*** Opening SOURCE DOCUMENT ***

Slave Biographies: The Atlantic Database Network is intended to provide a platform for researchers of African slaves in the Atlantic World to upload, analyze, visualize, and utilize data they have collected, and to link it to other datasets, which together will complement each other in such a way as to create a much richer resource than the individual datasets alone. There is a significant need for such a collaborative research site about Atlantic slavery.

During the past two decades, there has been a seismic change in perception about what we can know about African slaves and their descendants throughout the Atlantic World (Africa, Europe, North and South America). Scholars have realized that, far from being either non-existent or extremely scarce, various types of documentation about African slaves and their descendants throughout the Atlantic abound in archives, courthouses, churches, government offices, museums, ports, and private collections spread throughout the Atlantic World.

*** Closing SOURCE DOCUMENT ***

- _REQUEST A_:
Answer these about the passage on Slave Biographies:
(i) What is the full name of the database network it describes?
(ii) Over what span of time has the seismic change in perception taken place?
(iii) Which regions does it list as making up the Atlantic World?
- _REQUEST B_:
Copy word for word the part of the passage on Slave Biographies starting with "Slave Biographies: The" and going on through "about Atlantic slavery.".
The material after this point has nothing to do with the passage on Slave Biographies.

*** Opening DATASET SECTION ***

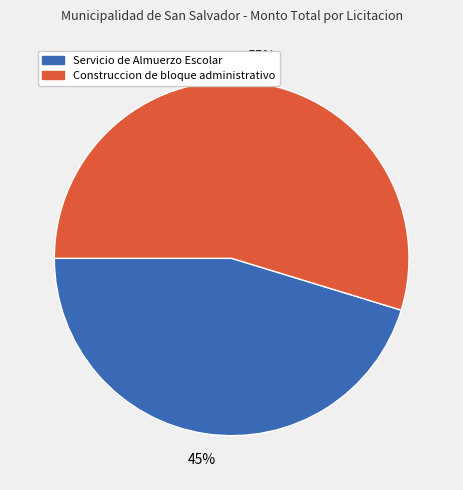

Approximately how many times larger is the value at Servicio de Almuerzo Escolar compared to Construccion de bloque administrativo?

0.8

*** Closing DATASET SECTION ***

- _FINAL ANSWER A_:
(i) Slave Biographies: The Atlantic Database Network
(ii) The past two decades
(iii) Africa, Europe, North and South America

- _FINAL ANSWER B_:
Slave Biographies: The Atlantic Database Network is intended to provide a platform for researchers of African slaves in the Atlantic World to upload, analyze, visualize, and utilize data they have collected, and to link it to other datasets, which together will complement each other in such a way as to create a much richer resource than the individual datasets alone. There is a significant need for such a collaborative research site about Atlantic slavery.